* Records supplied
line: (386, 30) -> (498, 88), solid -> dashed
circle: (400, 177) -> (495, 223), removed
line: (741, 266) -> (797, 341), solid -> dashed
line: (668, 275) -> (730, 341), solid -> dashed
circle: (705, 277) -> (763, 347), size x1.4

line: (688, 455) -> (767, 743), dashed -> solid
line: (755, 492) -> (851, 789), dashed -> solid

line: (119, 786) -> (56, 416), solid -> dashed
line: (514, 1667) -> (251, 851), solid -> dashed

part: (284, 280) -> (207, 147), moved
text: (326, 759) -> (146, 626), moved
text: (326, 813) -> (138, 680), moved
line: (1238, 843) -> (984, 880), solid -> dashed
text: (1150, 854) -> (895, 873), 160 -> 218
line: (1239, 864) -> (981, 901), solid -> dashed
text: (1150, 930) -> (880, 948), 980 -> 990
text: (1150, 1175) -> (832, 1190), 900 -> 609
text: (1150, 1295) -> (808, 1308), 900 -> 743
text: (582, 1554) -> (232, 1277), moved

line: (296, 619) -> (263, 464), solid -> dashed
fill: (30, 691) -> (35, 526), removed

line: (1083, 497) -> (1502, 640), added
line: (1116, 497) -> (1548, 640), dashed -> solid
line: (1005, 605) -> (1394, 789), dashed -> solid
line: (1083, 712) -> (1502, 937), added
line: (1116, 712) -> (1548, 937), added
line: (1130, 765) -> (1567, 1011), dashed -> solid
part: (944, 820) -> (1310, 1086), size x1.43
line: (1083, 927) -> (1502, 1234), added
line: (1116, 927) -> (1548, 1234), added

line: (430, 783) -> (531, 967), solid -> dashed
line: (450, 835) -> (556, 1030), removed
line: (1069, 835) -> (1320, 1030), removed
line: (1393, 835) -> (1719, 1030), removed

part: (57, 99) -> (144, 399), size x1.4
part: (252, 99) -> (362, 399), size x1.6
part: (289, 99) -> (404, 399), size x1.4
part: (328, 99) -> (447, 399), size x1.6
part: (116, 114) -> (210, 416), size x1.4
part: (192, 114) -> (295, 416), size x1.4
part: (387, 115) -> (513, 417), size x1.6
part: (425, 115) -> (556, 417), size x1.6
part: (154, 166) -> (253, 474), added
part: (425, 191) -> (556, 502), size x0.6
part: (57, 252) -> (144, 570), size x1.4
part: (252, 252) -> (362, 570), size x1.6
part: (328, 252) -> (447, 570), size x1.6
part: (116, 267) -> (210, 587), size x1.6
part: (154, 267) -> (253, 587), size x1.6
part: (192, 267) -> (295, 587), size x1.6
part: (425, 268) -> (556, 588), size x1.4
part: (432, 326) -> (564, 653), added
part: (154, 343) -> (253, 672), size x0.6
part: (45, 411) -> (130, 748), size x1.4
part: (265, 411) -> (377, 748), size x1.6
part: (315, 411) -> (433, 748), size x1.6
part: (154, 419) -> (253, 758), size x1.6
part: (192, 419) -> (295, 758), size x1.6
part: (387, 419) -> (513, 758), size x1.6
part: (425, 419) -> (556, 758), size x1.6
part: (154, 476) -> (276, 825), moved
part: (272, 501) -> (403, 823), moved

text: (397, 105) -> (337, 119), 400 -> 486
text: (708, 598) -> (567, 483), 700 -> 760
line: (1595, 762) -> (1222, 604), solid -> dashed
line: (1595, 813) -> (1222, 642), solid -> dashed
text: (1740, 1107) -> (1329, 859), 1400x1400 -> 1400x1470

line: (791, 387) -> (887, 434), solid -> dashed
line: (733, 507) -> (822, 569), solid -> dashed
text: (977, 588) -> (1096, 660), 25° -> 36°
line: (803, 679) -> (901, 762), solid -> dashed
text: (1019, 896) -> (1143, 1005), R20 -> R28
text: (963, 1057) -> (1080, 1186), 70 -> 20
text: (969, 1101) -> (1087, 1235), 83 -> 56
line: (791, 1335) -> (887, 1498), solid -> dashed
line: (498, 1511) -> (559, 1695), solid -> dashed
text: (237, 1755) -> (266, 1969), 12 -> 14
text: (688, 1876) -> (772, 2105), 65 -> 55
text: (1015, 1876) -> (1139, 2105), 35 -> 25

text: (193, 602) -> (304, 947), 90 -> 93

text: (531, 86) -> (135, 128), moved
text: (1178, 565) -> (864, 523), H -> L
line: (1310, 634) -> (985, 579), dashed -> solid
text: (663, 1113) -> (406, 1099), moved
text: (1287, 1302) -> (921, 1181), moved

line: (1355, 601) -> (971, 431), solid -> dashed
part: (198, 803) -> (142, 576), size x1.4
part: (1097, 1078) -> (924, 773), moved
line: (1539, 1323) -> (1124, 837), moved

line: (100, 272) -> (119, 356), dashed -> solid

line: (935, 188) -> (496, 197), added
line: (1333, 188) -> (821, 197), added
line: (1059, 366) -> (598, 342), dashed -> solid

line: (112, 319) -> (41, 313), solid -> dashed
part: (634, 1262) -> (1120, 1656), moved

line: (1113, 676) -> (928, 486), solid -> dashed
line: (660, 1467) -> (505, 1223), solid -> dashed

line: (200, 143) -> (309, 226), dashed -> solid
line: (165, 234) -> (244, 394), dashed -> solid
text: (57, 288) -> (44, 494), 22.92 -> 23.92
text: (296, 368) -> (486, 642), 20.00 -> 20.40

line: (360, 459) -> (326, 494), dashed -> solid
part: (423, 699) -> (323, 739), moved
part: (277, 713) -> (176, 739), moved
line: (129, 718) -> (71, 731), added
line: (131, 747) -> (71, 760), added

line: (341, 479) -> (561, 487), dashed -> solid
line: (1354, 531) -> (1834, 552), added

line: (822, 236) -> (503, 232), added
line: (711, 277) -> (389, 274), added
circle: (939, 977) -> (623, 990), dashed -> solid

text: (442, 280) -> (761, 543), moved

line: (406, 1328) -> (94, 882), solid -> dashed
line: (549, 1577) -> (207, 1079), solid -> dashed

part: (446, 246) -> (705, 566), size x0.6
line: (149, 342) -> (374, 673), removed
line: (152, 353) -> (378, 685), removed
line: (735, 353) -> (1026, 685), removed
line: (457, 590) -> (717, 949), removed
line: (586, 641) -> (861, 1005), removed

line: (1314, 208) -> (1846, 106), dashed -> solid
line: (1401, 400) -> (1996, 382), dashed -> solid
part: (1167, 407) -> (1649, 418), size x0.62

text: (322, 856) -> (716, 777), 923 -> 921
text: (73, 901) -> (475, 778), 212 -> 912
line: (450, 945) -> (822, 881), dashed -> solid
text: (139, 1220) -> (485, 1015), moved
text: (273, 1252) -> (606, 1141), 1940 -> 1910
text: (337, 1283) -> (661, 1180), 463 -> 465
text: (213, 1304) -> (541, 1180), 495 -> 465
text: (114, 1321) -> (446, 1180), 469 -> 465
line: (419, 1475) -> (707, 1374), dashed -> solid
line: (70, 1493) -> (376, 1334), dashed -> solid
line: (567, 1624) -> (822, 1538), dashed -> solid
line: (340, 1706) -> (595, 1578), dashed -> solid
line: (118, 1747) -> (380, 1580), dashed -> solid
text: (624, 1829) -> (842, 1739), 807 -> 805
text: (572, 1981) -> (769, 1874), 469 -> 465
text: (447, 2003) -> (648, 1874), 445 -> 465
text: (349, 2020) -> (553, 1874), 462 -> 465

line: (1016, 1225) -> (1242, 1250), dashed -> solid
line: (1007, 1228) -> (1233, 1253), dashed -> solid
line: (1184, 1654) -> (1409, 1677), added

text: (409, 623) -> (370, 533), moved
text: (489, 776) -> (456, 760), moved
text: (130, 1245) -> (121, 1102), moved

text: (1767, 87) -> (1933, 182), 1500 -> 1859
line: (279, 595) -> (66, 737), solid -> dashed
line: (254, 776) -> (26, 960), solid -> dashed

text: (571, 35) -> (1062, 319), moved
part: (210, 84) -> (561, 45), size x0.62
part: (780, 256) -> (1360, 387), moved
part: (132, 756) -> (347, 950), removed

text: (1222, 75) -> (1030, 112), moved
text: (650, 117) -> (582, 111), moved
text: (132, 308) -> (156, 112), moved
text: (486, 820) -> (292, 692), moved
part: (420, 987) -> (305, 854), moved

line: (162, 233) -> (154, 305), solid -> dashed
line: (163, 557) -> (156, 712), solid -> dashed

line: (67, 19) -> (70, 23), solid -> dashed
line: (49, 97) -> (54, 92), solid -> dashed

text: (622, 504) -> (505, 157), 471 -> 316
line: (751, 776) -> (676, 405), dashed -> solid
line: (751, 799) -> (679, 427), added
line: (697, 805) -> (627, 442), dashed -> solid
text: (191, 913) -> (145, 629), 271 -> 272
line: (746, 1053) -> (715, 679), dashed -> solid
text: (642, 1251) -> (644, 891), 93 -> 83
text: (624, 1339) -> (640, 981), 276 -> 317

* What to produce
Identify the lines in the entries above that contain "removed", then copy them out.

* Response to this task
circle: (400, 177) -> (495, 223), removed
fill: (30, 691) -> (35, 526), removed
line: (450, 835) -> (556, 1030), removed
line: (1069, 835) -> (1320, 1030), removed
line: (1393, 835) -> (1719, 1030), removed
line: (149, 342) -> (374, 673), removed
line: (152, 353) -> (378, 685), removed
line: (735, 353) -> (1026, 685), removed
line: (457, 590) -> (717, 949), removed
line: (586, 641) -> (861, 1005), removed
part: (132, 756) -> (347, 950), removed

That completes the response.